Level 0 – Keine Automatisierung

  • Der Mensch steuert vollständig selbst.
  • Assistenzsysteme wie Warnsignale oder Notbremsassistent unterstützen, greifen aber nicht dauerhaft ins Fahren ein.

Level 1 – Fahrerassistenz

  • Einzelne Systeme wie Spurhalteassistent oder adaptiver Tempomat übernehmen unterstützende Aufgaben.
  • Der Fahrer behält jederzeit die volle Kontrolle und Aufmerksamkeitspflicht.

Level 2 – Teilautomatisierung

  • Fahrzeug kann gleichzeitig Lenk- und Beschleunigungs-/Bremsaufgaben übernehmen (z. B. Autobahnassistent).
  • Der Fahrer muss ständig überwachen und eingreifen können.
  • Hände dürfen zeitweise vom Lenkrad, Aufmerksamkeit bleibt Pflicht.

Level 3 – Bedingte Automatisierung

  • Das Fahrzeug kann in definierten Szenarien (z. B. auf bestimmten Autobahnabschnitten) die Fahraufgabe komplett übernehmen.
  • Der Fahrer darf sich anderen Tätigkeiten widmen, muss aber auf Abruf übernehmen können.
  • In Deutschland bisher nur eingeschränkt zugelassen.

Level 4 – Hohe Automatisierung

  • Fahrzeug fährt selbstständig in festgelegten Einsatzgebieten (z.
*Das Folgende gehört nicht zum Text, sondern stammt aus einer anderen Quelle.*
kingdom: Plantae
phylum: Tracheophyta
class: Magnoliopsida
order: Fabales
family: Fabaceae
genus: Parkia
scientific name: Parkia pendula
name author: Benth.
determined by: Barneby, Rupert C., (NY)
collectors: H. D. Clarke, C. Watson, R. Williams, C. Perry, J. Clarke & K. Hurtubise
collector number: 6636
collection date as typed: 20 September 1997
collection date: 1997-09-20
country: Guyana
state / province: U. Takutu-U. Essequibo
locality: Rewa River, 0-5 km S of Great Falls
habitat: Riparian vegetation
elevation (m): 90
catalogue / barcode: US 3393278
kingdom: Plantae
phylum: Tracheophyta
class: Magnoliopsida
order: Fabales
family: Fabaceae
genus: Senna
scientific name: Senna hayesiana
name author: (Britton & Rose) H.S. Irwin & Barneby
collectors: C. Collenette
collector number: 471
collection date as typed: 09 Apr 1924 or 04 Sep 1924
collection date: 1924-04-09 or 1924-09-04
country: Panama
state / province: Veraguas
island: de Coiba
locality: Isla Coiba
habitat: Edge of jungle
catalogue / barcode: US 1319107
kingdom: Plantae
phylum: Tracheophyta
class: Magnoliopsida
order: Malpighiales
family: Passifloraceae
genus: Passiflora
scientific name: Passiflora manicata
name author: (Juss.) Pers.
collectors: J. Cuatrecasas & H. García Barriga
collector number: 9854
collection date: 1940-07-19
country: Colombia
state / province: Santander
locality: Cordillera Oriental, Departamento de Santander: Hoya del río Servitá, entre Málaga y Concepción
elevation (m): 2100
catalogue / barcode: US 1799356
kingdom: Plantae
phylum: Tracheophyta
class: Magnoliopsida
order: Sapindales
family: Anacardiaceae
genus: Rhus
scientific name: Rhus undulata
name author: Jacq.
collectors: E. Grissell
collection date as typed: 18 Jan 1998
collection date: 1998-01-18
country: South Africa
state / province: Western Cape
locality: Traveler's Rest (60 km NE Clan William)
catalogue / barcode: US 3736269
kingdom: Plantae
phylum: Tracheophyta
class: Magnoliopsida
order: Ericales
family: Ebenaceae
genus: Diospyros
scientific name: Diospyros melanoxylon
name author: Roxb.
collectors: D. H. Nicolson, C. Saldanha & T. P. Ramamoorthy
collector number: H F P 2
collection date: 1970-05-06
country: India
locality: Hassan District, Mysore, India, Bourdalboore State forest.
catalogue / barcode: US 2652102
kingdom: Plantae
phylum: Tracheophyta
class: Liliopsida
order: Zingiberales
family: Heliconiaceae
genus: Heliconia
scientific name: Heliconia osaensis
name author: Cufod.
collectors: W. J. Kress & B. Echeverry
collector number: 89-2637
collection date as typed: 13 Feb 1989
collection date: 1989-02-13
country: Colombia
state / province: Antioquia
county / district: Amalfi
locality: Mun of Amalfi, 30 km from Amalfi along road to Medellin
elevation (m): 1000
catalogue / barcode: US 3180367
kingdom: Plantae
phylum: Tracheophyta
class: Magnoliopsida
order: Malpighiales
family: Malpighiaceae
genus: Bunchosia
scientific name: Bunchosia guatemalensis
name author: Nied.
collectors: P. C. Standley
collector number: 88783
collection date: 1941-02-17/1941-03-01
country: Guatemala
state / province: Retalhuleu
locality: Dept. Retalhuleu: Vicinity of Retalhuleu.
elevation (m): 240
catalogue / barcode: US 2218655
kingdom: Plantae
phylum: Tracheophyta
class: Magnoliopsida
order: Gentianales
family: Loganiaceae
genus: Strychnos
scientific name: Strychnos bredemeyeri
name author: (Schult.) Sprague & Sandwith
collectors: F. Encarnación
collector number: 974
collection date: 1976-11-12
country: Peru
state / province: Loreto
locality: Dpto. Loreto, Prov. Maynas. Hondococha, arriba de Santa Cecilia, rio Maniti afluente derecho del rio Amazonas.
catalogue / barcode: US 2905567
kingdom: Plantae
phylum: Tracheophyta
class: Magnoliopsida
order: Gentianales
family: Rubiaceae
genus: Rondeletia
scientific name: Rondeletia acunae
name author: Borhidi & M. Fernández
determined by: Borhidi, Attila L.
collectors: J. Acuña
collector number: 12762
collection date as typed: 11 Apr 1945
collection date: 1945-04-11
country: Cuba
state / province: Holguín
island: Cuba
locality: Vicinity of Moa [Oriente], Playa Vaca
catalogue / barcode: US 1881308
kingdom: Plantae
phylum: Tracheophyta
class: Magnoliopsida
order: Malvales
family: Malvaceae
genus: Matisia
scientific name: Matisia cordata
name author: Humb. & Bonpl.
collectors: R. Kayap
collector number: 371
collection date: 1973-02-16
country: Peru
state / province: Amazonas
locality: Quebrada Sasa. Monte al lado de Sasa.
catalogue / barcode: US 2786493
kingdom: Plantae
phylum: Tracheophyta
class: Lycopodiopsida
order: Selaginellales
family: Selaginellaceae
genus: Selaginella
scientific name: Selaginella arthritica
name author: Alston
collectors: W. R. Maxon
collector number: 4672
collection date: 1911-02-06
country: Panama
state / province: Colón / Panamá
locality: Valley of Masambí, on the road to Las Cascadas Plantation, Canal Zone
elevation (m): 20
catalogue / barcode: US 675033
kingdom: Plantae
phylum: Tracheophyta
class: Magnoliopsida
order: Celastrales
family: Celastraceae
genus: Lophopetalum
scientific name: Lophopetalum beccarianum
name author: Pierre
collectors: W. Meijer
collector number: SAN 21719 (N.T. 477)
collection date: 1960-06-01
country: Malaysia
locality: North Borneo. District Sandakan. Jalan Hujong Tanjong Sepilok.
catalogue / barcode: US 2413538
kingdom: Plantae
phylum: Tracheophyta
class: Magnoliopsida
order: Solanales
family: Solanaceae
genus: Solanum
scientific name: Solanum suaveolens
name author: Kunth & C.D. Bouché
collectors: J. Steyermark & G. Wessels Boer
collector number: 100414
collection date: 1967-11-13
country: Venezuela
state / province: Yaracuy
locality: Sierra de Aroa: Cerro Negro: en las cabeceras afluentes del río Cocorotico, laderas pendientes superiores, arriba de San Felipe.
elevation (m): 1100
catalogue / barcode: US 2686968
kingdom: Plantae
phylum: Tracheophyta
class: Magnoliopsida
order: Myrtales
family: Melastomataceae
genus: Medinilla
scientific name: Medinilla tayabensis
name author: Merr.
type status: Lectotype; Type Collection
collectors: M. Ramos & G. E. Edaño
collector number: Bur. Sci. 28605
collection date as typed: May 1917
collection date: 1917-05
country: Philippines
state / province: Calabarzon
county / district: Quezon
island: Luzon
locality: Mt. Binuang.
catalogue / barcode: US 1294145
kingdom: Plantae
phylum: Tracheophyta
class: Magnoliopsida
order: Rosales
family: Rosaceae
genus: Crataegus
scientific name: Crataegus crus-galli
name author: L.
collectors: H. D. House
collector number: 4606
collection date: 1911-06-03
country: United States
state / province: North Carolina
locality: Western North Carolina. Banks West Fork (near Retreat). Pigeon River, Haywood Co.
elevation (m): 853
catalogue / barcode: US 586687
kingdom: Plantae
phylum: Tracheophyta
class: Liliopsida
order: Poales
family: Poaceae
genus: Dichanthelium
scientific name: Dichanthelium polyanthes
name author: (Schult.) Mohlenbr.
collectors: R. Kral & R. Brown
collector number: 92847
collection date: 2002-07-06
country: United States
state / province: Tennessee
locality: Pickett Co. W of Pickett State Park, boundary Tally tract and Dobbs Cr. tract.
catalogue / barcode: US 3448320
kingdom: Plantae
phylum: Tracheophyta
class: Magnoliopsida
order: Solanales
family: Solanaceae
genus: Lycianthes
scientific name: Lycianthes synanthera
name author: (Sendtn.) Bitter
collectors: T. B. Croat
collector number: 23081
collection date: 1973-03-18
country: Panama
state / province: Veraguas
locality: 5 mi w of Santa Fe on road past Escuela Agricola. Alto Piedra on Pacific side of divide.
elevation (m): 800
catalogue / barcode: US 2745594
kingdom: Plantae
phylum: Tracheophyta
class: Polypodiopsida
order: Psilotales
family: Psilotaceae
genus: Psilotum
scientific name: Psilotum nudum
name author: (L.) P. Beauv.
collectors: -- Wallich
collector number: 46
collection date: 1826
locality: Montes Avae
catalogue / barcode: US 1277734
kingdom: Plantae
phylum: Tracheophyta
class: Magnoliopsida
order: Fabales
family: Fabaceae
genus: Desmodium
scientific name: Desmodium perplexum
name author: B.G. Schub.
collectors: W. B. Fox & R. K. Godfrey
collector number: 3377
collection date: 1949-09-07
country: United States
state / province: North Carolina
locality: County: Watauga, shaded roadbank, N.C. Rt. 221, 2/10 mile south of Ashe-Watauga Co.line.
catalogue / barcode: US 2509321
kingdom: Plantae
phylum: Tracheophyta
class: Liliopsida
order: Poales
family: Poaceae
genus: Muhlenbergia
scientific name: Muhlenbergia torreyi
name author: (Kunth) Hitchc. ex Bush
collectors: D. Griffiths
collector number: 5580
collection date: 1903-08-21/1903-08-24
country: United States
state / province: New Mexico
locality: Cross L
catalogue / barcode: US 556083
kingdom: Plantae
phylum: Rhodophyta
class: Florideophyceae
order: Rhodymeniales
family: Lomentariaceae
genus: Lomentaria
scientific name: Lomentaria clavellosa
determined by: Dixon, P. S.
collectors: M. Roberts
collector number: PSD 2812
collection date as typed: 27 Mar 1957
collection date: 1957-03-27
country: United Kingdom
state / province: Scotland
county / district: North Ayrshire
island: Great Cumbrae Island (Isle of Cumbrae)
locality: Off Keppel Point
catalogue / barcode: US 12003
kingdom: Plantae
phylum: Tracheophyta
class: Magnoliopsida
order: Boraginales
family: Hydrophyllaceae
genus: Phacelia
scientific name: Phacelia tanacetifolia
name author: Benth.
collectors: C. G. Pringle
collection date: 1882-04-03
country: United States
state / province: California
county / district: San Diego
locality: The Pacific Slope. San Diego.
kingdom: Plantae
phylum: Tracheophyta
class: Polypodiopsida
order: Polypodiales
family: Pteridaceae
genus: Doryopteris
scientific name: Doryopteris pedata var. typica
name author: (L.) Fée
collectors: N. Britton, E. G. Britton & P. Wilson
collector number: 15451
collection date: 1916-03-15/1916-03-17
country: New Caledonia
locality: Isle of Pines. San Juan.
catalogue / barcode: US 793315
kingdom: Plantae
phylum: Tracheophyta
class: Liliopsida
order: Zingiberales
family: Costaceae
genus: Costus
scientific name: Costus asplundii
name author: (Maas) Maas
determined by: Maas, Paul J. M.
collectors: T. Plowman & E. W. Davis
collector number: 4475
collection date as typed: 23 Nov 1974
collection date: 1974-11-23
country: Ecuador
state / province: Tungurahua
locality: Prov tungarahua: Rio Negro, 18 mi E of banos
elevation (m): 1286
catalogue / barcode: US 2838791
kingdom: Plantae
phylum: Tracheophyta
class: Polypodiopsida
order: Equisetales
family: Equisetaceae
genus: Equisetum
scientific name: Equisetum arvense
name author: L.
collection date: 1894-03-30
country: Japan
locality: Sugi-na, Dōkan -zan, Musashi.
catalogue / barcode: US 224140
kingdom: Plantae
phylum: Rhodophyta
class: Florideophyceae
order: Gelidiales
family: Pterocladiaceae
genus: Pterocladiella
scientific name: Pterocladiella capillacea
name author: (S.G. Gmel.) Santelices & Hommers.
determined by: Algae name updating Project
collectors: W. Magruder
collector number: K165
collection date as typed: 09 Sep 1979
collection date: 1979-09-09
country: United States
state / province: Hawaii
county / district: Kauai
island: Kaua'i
B. Shuttle-Dienste in Städten).
  • Übernahme durch den Fahrer nur in Ausnahmefällen.
  • Keine dauerhafte menschliche Überwachung nötig.

Level 5 – Vollautomatisierung

  • Fahrzeug steuert komplett autonom in allen Verkehrssituationen.
  • Kein Fahrer und keine Bedienelemente erforderlich.
  • Technisch noch nicht serienreif.